President of the University of Chile Student Federation
- In office 1954–1955
- Preceded by: Germán Urzúa
- Succeeded by: Roberto Bohbendrich

Personal details
- Born: 10 July 1930 Curicó, Chile
- Died: 2018 (aged 87–88)
- Party: Socialist Party
- Education: University of Chile;
- Occupation: Pediatrician, politician

= Víctor Barberis Yori =

Chilean politician and pediatrician (1930–2018)

Víctor Héctor Barberis Yori (10 July 1930 – 2018) was a Chilean pediatrician and politician, member of the Socialist Party of Chile. He served as a deputy during the last months of the Chilean National Congress before its dissolution in 1973.

==Biography==
Víctor Barberis was born in Curicó, on 10 July 1930, the son of José Víctor Barberis (1899–1963) and Herminia Sabina Yori Garrone (1902–1997). He studied at the Instituto Nacional General José Miguel Carrera in Santiago, and earned a medical degree specialising in pediatric curative medicine for insurance employees from the University of Chile.

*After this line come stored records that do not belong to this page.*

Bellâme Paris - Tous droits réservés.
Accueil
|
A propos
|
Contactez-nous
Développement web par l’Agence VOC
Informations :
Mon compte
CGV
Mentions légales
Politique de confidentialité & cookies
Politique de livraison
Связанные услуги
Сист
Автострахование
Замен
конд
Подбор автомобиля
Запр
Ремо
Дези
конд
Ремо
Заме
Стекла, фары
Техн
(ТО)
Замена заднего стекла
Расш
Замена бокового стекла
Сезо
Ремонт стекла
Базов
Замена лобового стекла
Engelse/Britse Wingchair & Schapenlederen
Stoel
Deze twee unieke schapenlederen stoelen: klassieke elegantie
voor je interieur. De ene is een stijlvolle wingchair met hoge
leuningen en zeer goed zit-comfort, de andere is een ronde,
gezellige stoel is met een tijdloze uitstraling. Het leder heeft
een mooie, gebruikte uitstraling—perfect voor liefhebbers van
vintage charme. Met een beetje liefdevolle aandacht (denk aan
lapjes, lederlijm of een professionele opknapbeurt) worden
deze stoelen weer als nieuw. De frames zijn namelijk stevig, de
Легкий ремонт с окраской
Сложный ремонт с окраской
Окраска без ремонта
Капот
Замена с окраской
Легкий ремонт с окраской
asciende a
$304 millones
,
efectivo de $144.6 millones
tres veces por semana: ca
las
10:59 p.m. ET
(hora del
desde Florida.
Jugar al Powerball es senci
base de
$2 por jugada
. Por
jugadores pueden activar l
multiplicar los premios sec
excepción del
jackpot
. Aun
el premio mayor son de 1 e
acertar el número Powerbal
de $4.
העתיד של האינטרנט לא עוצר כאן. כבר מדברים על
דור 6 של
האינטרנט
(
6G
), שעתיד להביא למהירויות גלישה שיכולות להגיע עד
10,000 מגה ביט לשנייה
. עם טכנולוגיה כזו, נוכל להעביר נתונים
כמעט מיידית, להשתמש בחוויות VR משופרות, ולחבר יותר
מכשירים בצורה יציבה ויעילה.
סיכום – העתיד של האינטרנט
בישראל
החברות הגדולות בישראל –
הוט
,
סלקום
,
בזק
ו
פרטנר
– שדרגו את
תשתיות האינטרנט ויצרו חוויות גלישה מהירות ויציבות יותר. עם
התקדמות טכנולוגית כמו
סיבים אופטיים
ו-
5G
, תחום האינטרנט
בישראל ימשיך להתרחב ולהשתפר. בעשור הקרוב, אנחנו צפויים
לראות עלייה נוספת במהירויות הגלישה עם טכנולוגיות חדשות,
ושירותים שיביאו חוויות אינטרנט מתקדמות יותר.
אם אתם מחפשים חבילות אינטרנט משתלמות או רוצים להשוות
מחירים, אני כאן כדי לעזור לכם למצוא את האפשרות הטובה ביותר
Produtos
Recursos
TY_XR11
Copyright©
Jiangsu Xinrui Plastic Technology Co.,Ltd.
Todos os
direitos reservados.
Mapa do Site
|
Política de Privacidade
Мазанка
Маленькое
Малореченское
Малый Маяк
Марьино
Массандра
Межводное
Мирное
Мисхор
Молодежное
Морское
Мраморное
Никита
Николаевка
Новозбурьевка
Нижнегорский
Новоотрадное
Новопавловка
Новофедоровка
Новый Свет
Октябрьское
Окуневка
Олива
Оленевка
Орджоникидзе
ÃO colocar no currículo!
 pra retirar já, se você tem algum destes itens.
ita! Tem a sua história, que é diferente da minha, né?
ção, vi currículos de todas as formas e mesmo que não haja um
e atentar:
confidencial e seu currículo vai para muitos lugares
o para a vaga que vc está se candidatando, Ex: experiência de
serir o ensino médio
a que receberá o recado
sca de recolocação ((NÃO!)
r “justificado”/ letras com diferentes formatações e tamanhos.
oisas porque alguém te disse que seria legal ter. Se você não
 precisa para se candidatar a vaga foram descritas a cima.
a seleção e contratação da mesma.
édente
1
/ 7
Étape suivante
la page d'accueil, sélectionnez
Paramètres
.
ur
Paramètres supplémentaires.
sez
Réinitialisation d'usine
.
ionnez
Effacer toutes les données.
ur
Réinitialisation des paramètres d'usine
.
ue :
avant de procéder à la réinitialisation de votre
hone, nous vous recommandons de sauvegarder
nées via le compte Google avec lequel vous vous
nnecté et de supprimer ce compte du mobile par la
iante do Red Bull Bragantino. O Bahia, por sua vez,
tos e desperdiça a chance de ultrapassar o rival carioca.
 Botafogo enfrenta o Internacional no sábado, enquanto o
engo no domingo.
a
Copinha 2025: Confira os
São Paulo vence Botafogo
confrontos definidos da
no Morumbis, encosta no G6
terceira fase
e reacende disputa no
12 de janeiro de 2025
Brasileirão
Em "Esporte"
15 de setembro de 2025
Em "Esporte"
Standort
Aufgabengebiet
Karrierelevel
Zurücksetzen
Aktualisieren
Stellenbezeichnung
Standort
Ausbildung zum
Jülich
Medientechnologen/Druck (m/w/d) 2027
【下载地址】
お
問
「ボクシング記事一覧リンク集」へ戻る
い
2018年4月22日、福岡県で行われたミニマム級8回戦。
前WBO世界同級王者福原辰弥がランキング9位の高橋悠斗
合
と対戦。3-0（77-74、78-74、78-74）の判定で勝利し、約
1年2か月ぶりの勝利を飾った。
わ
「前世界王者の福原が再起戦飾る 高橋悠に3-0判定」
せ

His thesis was titled Fracture of the pelvis in children. As a medical student, he served as assistant in Anatomy, Health Education, and Pediatrics, and in 1952 he received a poetry award at the «Student Festival».

He practiced at Hospital Arriarán and in the medical service of the Ferrobádminton football club. He was active in university politics as head of the Radical University Group and was a delegate to the University Council and to the World Youth Rights Congress in Vienna.

From 1954 to 1955, he served as president of the Student Federation of the University of Chile (FECh), led Chile’s delegation to the Latin American Student Congress in Montevideo, and presided over the National Commission for Scientific and Technological Research.

==Legislative term 1973==
In 1973, Barberis was elected Deputy for the Socialist Party in the complementary election, representing Santiago’s First District. He served on the Permanent Health Commission. His term ended following the military coup of 11 September 1973 and the subsequent decree that dissolved Congress on 21 September.